SELECTED TEXT Start Marker
The creation that Ovid writes of is but one of many examples of this idea.  Others include God's slaying of Leviathan in the Bible, the Babylonian god of order Marduk's dispatching of the dragon of Chaos, Tiamat, or even the modern theory of evolution by natural selection, where humanity gradually evolved from a primordial animal state into one of observation, manipulation, and rationality.

Reading the text in this context casts many lines in a light different from their literal meaning.  Lines 6-10 read: "Before the seas and lands had been created, / before the sky that covers everything, / Nature displayed a single aspect only / throughout the cosmos; Chaos was its name / a shapeless unwrought mass of inert bulk."  Assuming that Ovid is speaking along the lines of the metaphor described above, he does not mean that the seas and lands literally did not exist, but rather, were all part of the formless and meaningless void that is the essential state of reality.  Chaos is then the representation of the unbreakable union of all that is.  

It was only after man's ascent into self-awareness, a journey spurred by any number of possible sources i.e. god, natural selection etc., that the concepts which are commonly used to identify phenomena regarded as "sea" and "land" began to exist.  It was the advent of these sorts of concepts, or reference points, that allowed mankind to navigate its way through a chaotic and formless reality, designating meaning and form, and inventing the previously non-existent notions of individual objects and ideas.  It was from this starting point, the beginning of man's ordering of chaos, the advent of organization and individuality, that the four ages Ovid describes could follow, leading to the state of the world and reality as we know it today.
SELECTED TEXT End Marker
# [CHECK YOUR UNDERSTANDING]
**a.** Which of these statements agree with the Ovid essay? Answer yes or no for each, and quote the words from the essay that decide it. (i) The essay calls Tiamat the Babylonian god of order. (ii) The Ovid passage quoted in the essay is lines 6-10. (iii) The essay presents Chaos as the representation of the unbreakable union of all that is.
**b.** In the Ovid essay, what do the four ages Ovid describes lead to?
Nothing in the material is needed here.
DATASET ENTRIES Start Marker
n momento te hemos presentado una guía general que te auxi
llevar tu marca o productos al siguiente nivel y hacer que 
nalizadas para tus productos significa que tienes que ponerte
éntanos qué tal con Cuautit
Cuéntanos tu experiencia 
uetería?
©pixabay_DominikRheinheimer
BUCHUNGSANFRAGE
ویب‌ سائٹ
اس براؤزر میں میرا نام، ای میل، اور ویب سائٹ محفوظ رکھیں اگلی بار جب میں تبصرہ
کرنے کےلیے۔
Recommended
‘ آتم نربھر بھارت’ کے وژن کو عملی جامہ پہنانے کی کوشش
DATASET ENTRIES End Marker
DATASET ENTRIES Start Marker
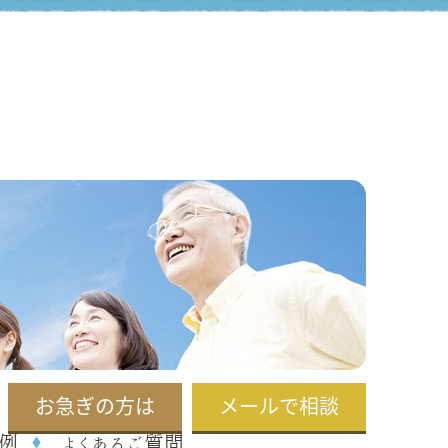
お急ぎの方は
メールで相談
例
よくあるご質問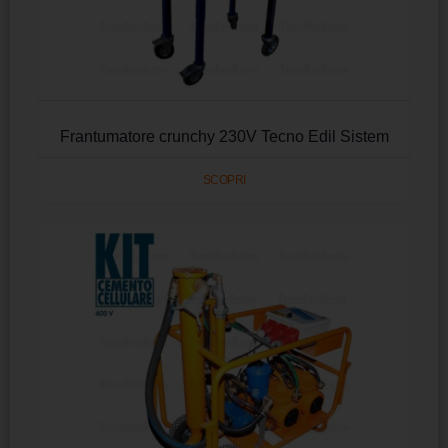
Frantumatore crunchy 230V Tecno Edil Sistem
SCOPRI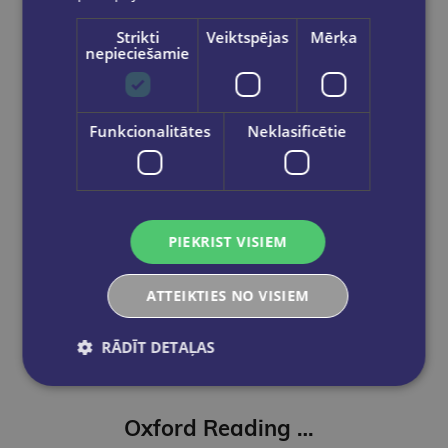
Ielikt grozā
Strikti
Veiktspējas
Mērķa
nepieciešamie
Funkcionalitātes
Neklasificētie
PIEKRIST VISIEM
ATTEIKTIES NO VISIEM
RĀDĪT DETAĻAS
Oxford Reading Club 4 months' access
DATASET ENTRIES End Marker
# [LIST OF ANSWERS]
**a.**
(i) No: "the Babylonian god of order Marduk's dispatching of the dragon of Chaos, Tiamat"
(ii) Yes: "Lines 6-10 read"
(iii) Yes: "Chaos is then the representation of the unbreakable union of all that is."

**b.** They lead to the state of the world and reality as we know it today.